→ **Exercise instructions**
Pull out each line of the records that contains the string "built", and copy those lines in full.

→ **Stored rows**
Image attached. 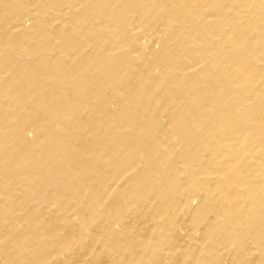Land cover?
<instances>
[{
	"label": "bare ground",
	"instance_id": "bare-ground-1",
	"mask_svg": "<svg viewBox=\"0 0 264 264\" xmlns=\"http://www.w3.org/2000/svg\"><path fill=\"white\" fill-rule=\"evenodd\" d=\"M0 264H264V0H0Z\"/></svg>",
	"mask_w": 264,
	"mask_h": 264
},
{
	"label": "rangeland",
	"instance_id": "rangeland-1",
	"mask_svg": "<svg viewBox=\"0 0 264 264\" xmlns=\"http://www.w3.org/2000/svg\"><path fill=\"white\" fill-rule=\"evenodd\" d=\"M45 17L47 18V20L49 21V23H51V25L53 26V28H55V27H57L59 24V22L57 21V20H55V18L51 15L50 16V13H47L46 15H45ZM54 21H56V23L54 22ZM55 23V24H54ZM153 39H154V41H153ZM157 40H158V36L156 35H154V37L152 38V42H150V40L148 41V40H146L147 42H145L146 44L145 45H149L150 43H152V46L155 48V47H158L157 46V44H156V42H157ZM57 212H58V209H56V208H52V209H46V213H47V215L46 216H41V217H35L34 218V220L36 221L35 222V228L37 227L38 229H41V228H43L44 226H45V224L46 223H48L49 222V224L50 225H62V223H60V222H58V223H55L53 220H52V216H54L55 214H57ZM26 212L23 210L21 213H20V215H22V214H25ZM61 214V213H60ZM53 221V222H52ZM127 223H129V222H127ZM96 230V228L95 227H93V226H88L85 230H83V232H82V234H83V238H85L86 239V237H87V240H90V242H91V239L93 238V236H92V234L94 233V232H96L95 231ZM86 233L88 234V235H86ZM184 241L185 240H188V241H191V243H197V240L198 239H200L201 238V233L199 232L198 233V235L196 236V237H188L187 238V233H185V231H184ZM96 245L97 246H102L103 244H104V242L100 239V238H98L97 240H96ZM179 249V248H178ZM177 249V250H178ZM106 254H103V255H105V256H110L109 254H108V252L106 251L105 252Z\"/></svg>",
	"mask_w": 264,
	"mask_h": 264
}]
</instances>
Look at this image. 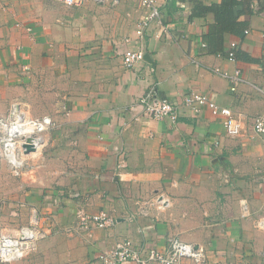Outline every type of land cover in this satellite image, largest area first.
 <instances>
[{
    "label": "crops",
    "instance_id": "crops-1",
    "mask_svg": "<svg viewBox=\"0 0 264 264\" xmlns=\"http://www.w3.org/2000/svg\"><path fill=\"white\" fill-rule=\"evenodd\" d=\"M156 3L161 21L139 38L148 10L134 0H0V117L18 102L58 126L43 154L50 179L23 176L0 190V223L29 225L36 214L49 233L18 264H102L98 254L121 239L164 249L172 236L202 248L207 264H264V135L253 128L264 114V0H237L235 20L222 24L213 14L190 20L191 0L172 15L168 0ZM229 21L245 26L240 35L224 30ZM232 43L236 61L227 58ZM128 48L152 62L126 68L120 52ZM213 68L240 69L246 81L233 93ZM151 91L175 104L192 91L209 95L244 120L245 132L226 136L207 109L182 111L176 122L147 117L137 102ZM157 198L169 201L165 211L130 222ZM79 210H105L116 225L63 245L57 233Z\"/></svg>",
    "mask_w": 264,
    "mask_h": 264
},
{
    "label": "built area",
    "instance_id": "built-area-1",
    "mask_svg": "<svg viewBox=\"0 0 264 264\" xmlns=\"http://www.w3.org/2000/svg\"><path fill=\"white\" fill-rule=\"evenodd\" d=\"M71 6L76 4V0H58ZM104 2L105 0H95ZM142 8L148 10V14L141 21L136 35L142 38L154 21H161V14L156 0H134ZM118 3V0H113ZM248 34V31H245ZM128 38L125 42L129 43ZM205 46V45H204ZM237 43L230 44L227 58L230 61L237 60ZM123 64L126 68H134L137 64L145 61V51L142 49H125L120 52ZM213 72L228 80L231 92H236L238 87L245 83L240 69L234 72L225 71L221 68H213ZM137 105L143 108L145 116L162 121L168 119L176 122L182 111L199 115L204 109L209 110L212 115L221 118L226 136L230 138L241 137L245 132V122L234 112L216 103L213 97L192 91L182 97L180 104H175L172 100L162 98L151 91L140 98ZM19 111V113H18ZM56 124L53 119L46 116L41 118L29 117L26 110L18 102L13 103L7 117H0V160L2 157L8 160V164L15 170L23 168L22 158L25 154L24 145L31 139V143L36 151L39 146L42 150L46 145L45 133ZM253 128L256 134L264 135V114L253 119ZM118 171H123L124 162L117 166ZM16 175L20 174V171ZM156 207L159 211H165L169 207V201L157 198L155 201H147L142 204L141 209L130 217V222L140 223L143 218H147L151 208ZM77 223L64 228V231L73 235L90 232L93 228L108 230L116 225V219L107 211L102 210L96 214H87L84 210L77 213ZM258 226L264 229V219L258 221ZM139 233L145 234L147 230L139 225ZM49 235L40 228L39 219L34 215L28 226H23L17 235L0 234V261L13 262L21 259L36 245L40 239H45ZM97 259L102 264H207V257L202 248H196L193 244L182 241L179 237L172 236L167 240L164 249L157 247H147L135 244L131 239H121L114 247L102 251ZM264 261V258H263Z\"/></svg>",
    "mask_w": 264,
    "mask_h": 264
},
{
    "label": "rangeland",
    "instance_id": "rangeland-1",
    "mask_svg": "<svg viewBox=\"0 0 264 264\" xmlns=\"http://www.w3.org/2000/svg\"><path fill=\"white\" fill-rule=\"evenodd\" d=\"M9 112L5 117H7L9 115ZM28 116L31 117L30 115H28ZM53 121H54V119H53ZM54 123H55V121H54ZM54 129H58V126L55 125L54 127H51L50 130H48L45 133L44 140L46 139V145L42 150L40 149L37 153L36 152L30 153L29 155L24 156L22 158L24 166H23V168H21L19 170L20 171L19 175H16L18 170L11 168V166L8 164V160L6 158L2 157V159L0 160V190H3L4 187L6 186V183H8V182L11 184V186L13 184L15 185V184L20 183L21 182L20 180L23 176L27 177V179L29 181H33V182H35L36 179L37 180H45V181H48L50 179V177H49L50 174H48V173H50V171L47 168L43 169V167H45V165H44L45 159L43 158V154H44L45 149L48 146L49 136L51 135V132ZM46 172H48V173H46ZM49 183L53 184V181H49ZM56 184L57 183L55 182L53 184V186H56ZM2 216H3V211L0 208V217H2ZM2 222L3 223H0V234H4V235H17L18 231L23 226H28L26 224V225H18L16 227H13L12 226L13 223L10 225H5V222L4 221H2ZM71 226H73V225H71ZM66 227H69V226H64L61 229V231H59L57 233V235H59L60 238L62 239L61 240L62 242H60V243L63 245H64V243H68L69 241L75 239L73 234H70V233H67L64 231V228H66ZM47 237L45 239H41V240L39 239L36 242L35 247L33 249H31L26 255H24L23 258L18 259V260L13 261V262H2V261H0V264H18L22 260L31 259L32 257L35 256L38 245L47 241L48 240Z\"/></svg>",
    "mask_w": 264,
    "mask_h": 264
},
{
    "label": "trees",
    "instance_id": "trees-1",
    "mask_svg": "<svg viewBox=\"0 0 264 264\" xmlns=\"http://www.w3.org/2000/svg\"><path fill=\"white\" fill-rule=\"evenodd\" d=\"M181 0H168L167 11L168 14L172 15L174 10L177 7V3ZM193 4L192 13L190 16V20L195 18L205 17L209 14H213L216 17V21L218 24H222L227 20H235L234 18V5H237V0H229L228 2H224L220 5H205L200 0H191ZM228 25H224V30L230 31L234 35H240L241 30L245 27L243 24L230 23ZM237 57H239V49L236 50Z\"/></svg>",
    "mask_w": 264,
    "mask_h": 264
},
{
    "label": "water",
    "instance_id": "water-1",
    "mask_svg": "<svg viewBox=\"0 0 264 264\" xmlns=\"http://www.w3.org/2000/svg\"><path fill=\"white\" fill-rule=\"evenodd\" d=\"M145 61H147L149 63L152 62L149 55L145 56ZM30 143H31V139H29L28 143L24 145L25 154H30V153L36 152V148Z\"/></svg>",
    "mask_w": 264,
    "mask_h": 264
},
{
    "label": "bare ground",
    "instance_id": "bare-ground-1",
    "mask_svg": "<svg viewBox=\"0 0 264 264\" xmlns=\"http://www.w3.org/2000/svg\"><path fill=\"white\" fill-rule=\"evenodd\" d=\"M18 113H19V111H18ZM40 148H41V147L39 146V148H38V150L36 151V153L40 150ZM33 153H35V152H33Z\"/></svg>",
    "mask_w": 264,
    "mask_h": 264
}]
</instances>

→ **Expected answer**
    "label": "built area",
    "instance_id": "built-area-1",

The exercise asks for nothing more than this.